With the Super Bowl in two weeks, it’s worth noting that there aren’t a lot of events that can guarantee the networks massive numbers any more. Football’s biggest game is one, a big deal reality competition show like Idol is another, and a presidential inauguration is still in the running, especially when it’s freighted with so much “history,” as we’ve been so persistently reminded.

A major disaster or news event also counts, but I can remember a day when the list was longer, and included the network TV debut of a blockbuster film, or the final episode of a much-loved TV show, all of which seemed to empty the streets, malls, bars and movie theatres. Hell, I remember when the world seemed to stand still for the funeral of Lyndon Johnson, in the midst of Watergate’s political and social turmoil.

Deggans wonders just how much longer we’ll find ourselves gathered, alone or in a group, in front of the TV as part of some communal ritual of witnessing: “In today's super-fragmented media environment,” he writes, “little beyond American Idol and the Super Bowl can draw us together around TV's electronic hearth. Once upon a time, everyone could remember where they were when news broke that President Kennedy was shot or Saigon had fallen. These days, when even the selection of a vice-president is announced by text message, that memory is gone, swallowed by technology's new ability to bring us instant reporting from just about anywhere to wherever.”

For previous generations, Deggans cites the moon landing as a magnet that drew them to the TV, to which I’d add John F. Kennedy’s assassination and funeral, while before that TV and radio competed as the focus of the public witness. He recalls where he was when the Challenger space shuttle exploded (I was a fresh college drop-out, watching the news on the TV sets in the electronics department at the Simpsons store where I was working), and the 9/11 attacks (in bed talking wedding plans with the woman who’s now my wife.)

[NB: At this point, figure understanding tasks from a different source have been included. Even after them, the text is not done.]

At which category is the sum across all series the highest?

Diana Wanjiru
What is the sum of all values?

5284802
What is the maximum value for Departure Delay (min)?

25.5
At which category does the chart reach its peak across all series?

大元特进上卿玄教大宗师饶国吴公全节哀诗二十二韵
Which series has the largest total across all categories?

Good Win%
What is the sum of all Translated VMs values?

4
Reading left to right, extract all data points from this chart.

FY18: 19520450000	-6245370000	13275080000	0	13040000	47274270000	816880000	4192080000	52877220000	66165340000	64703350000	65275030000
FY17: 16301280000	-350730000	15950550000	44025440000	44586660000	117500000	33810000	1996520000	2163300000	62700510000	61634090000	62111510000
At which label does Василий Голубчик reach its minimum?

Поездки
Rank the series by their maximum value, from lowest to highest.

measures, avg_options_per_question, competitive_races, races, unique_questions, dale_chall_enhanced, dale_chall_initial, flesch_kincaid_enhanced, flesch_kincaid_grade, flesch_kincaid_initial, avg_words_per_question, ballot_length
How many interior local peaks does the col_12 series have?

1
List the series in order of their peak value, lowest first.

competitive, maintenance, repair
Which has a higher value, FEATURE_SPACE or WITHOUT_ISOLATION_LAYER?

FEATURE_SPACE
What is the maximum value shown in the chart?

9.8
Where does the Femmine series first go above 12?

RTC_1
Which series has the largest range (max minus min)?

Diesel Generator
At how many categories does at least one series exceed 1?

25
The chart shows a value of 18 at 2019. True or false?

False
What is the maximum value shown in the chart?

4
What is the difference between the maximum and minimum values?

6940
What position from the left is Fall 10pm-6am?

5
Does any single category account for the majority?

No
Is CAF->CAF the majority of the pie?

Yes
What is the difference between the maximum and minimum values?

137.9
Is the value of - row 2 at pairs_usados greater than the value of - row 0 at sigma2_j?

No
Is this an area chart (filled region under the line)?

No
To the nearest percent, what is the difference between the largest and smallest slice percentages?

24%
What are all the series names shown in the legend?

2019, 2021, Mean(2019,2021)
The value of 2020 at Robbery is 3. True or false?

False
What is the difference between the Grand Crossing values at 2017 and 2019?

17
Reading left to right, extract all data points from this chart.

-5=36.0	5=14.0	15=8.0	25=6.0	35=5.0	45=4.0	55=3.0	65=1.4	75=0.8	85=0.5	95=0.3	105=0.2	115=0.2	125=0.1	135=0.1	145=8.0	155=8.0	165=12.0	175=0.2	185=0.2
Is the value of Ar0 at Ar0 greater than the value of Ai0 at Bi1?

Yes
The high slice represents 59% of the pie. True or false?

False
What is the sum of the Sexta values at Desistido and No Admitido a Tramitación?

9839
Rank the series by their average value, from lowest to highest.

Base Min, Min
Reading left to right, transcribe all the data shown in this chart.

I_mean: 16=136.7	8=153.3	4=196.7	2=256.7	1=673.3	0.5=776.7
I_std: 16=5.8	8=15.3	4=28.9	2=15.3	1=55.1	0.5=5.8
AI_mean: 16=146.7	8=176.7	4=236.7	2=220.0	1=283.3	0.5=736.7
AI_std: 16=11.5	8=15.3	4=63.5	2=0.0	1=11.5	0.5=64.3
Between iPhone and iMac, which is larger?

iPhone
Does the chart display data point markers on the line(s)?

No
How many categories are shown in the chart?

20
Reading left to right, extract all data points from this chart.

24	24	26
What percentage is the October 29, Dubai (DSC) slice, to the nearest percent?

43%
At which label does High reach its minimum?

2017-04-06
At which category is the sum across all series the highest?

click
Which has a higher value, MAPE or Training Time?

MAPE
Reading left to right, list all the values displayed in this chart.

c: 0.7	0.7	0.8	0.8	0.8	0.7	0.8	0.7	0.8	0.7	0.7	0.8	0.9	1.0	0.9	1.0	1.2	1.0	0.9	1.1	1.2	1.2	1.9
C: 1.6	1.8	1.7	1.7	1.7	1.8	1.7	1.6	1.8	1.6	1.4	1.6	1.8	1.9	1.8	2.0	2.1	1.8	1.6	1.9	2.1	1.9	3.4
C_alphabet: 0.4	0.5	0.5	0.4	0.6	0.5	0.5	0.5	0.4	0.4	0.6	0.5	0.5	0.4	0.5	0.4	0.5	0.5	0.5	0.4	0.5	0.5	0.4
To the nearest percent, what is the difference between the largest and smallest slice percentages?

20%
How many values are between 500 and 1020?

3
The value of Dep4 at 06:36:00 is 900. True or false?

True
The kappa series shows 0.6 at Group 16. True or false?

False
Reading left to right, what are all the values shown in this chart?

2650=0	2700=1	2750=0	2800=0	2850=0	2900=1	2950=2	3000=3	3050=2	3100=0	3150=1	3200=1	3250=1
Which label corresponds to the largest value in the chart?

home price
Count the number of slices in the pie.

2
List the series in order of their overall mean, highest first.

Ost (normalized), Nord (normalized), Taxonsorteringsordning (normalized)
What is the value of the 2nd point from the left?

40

Technology moves fast - eight years ago, I would have doubted that my VCR would be gathering dust, replaced by a pumped-up cable box that recorded shows at the touch of a button, or that my CD collection would have been distilled into a hard drive on the top of my computer with a whopping terabyte of memory. As the viewing experience atomizes and the generations accustomed to ritual witnessing move on, that communal sense of a moment will dissolve, as news – and “history” – becomes more commonplace, like text crawl running at the bottom of our screens.